Why do my photos look different on different screens?
Three factors cause this: a color profile mismatch (the most common and most fixable cause), differences in display hardware calibration and differences in brightness and ambient light. Start by ensuring your images are exported as sRGB with an embedded ICC profile. If colors still vary, the remaining differences are due to display hardware and viewing conditions, which cannot be controlled from the image side.
What happens if I strip the ICC profile from an image?
If the image is already in sRGB, stripping the profile is safe. Browsers and applications will assume sRGB and render the image correctly. If the image is in Adobe RGB or another wide-gamut color space, stripping the profile causes color management to break down. The application will assume sRGB and map the wider gamut values incorrectly, producing desaturated, muted colors.
How do I check what color profile an image uses?
On Windows, right-click the file, open Properties and check the Details tab.
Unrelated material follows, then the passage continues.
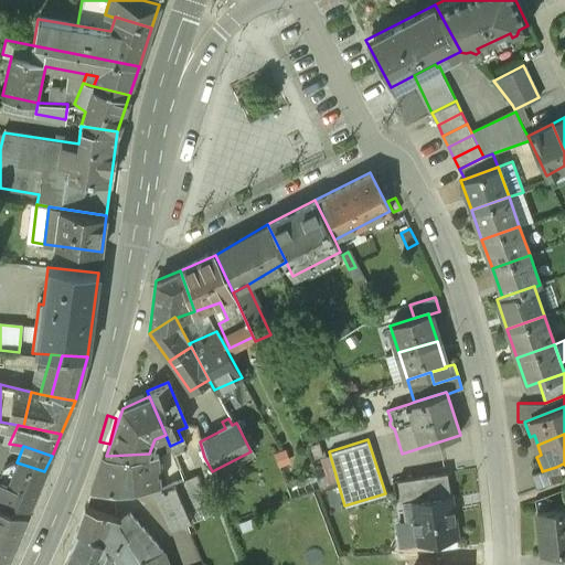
[(158,454),(149,454),(106,456),(103,456),(91,490),(151,483),(160,482),(159,472),(158,454)]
On macOS, open the file in Preview and go to Tools > Show Inspector. You can also use any EXIF metadata viewer, which will display the embedded ICC profile name. A blank or missing profile entry means no profile is embedded and applications will default to assuming sRGB.
Why do my photos look faded when I open them in a browser?
The most likely cause is that your photos are saved in Adobe RGB but your browser is interpreting them as sRGB. Adobe RGB has a wider gamut and when its values are treated as sRGB the colors appear desaturated and muted. The fix is to re-export the image from your photo editor with the color space set to sRGB and the ICC profile embedded. This is a one-time export setting you can save as a default preset.
Does WebP or AVIF support wide color gamut?
Yes. Both WebP and AVIF support embedded ICC profiles and can carry wide-gamut color data including Display P3 and Adobe RGB. AVIF in particular was designed with HDR and wide gamut in mind. In practice, most web-delivered WebP and AVIF images use sRGB because broad support for wide-gamut rendering across browsers and displays is still maturing. For typical web use, export any format with sRGB for the most consistent results.